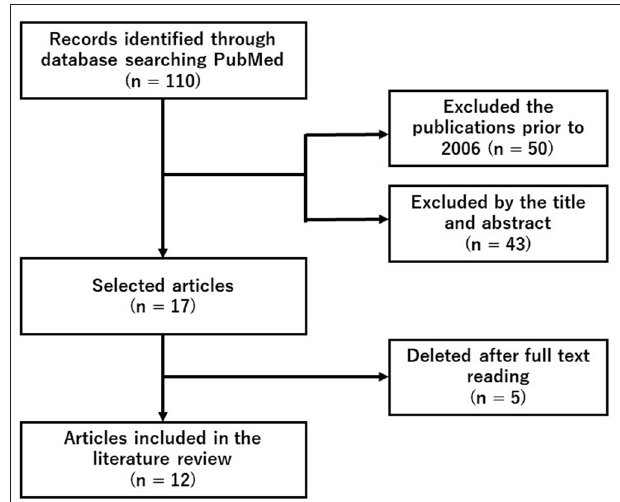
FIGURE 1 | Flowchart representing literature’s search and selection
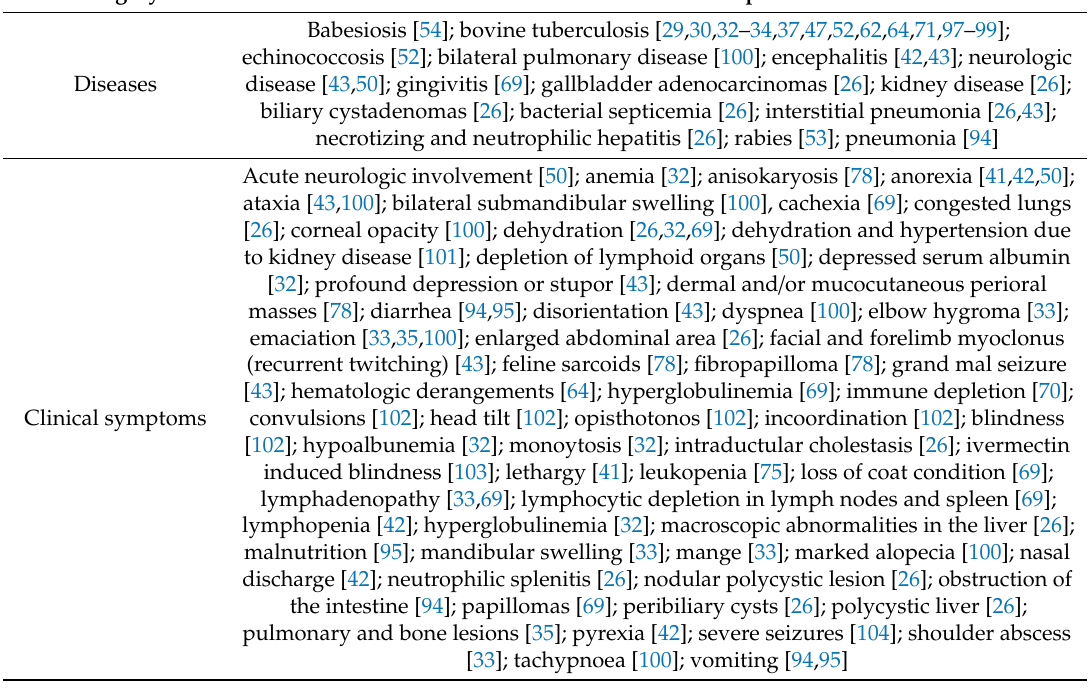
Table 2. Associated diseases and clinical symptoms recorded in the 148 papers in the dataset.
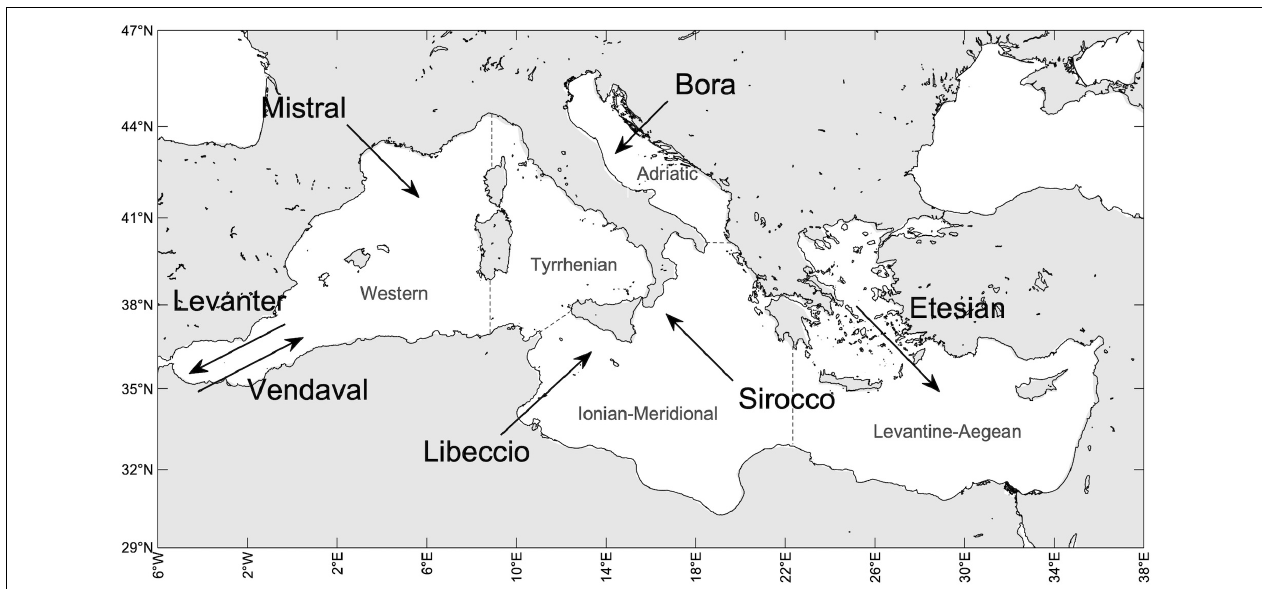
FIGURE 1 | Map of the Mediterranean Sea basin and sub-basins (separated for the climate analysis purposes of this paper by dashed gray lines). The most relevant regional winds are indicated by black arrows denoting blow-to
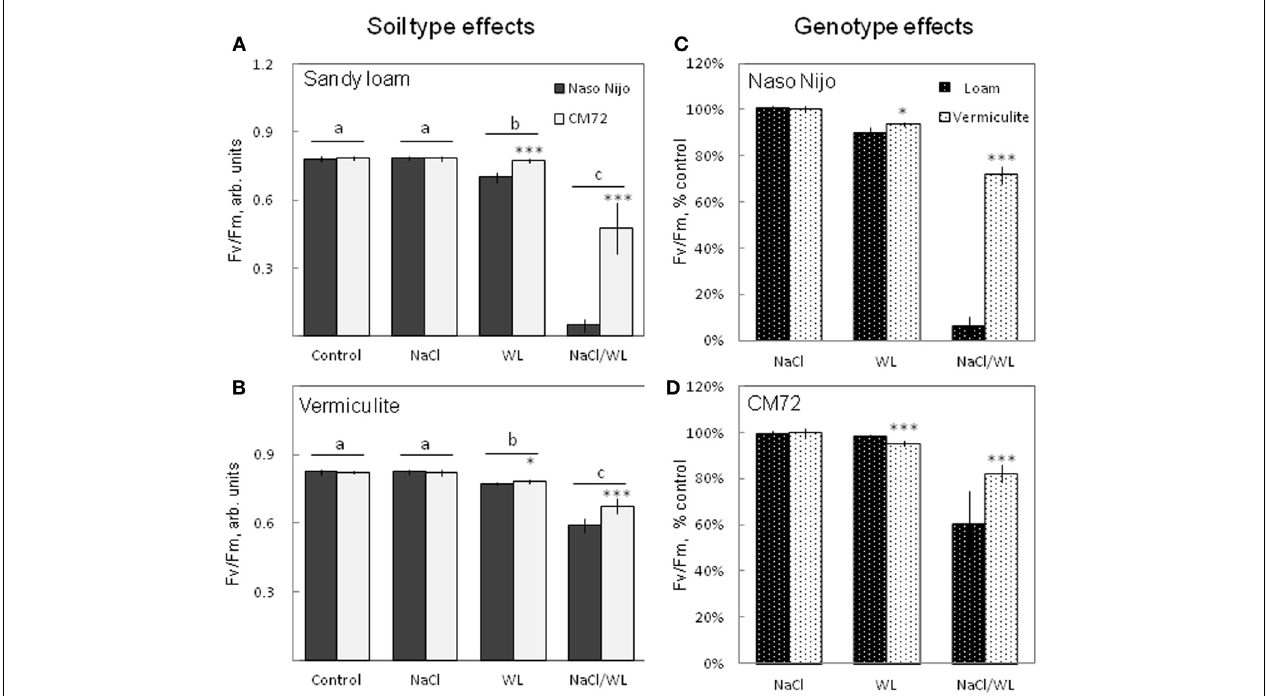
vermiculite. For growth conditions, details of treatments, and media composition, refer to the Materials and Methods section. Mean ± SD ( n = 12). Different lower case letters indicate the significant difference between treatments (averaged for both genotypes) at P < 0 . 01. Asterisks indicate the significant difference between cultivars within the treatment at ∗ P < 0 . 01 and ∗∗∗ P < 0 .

==

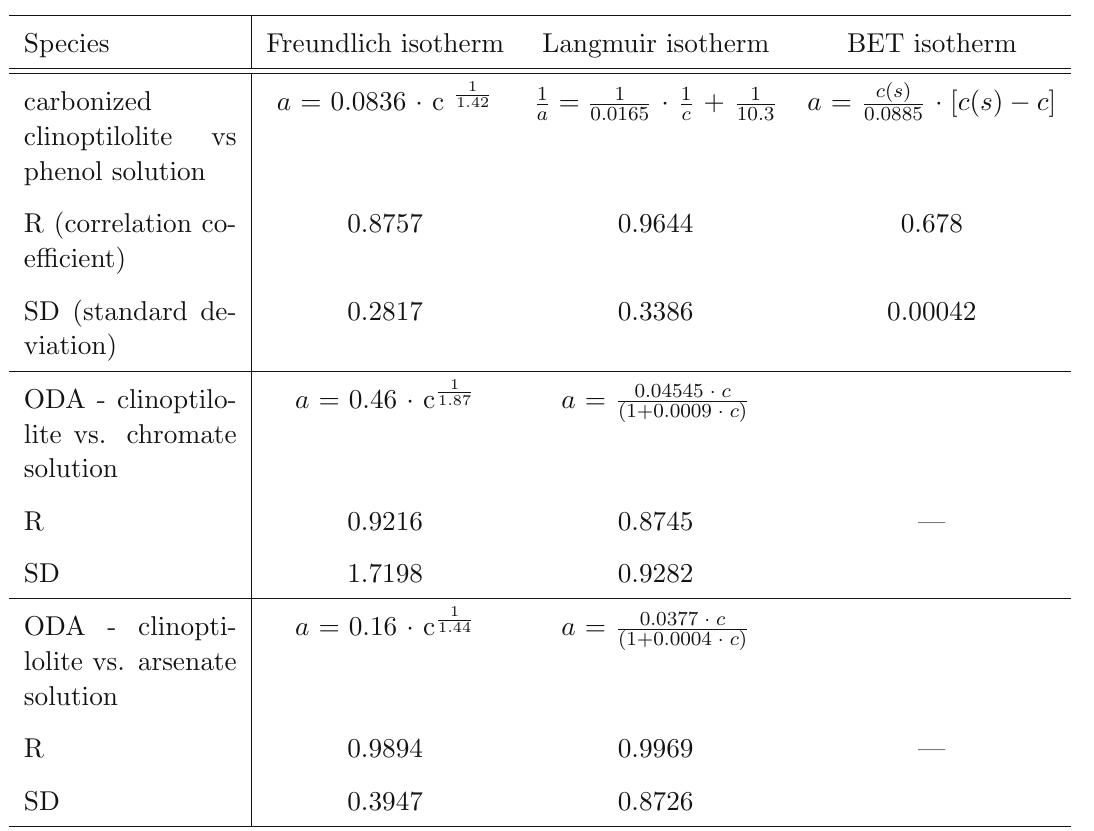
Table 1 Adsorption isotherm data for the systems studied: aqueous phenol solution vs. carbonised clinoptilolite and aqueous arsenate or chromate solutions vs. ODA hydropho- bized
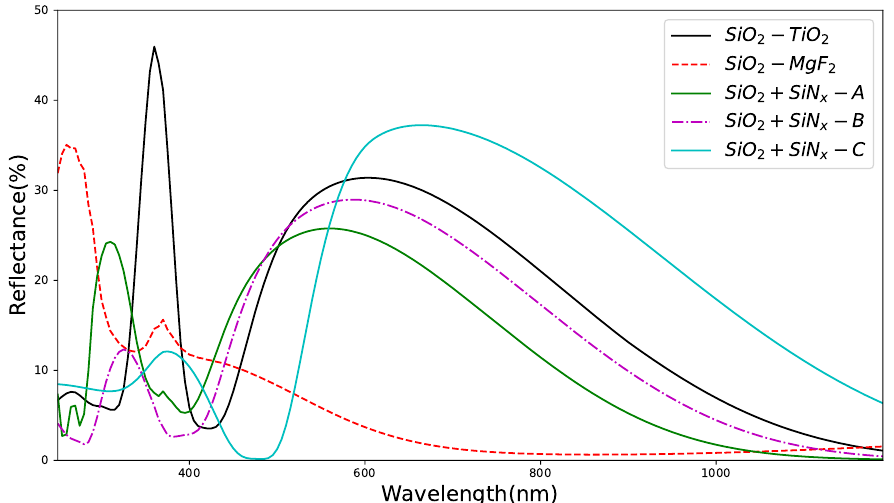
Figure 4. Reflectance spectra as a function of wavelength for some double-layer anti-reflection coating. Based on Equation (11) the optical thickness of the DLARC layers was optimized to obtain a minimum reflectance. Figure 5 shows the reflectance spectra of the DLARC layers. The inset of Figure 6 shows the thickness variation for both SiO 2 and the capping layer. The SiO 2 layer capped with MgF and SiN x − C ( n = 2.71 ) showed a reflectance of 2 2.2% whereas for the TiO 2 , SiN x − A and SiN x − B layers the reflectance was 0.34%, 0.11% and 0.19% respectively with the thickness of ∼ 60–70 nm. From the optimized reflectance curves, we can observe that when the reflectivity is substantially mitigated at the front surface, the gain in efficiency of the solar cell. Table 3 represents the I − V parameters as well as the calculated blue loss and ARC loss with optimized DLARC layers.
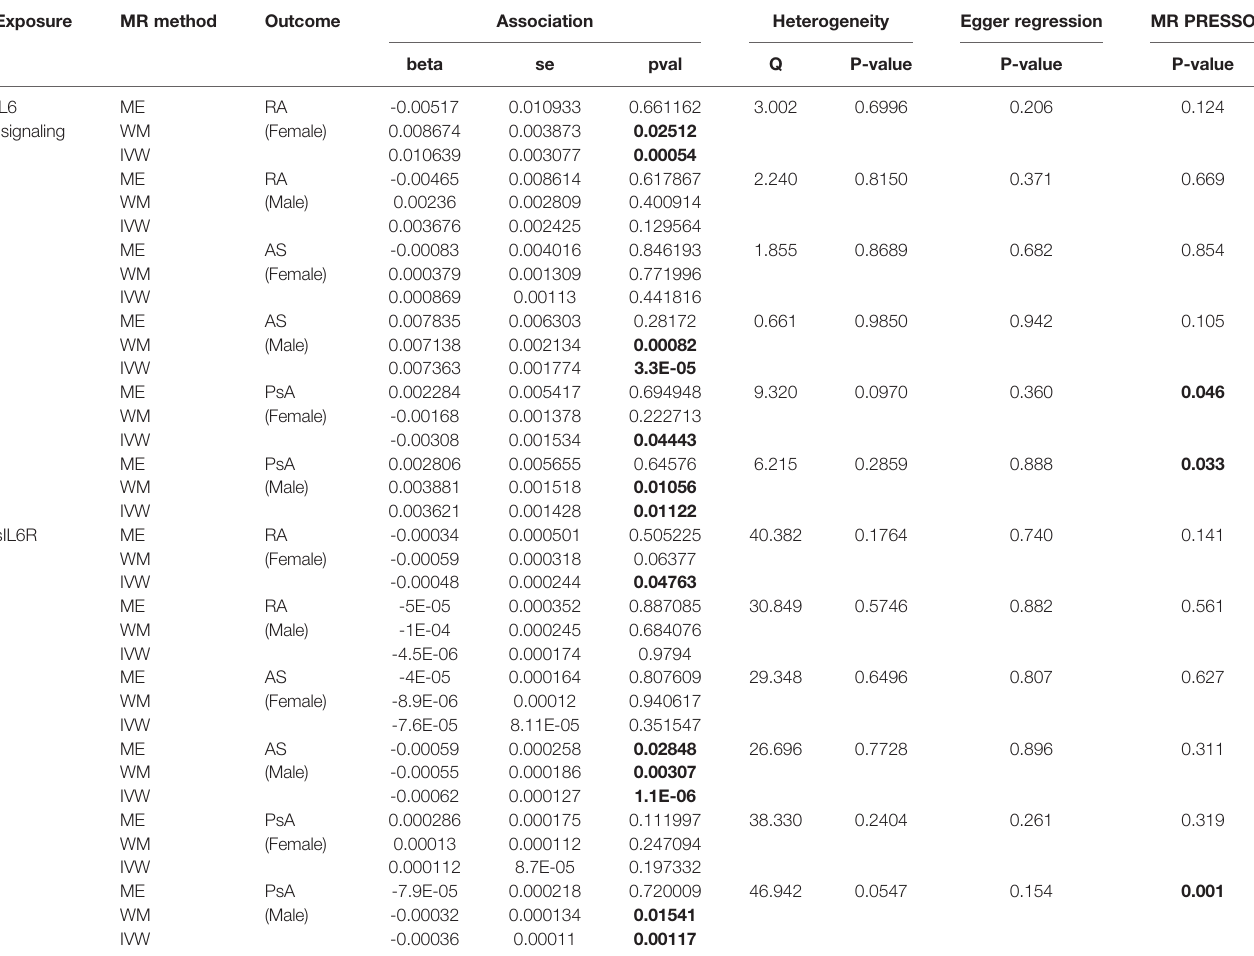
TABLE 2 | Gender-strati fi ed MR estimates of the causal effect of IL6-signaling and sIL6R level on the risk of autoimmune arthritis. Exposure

**Exercise details**
What belongs in the answer is each line above from the line with "FIGURE 1 | Flowchart" to the line with "FIGURE 1 | Map", inclusive, reproduced exactly and free of pictures.

**Response to the exercise**
FIGURE 1 | Flowchart representing literature’s search and selection
Table 2. Associated diseases and clinical symptoms recorded in the 148 papers in the dataset.
FIGURE 1 | Map of the Mediterranean Sea basin and sub-basins (separated for the climate analysis purposes of this paper by dashed gray lines). The most relevant regional winds are indicated by black arrows denoting blow-to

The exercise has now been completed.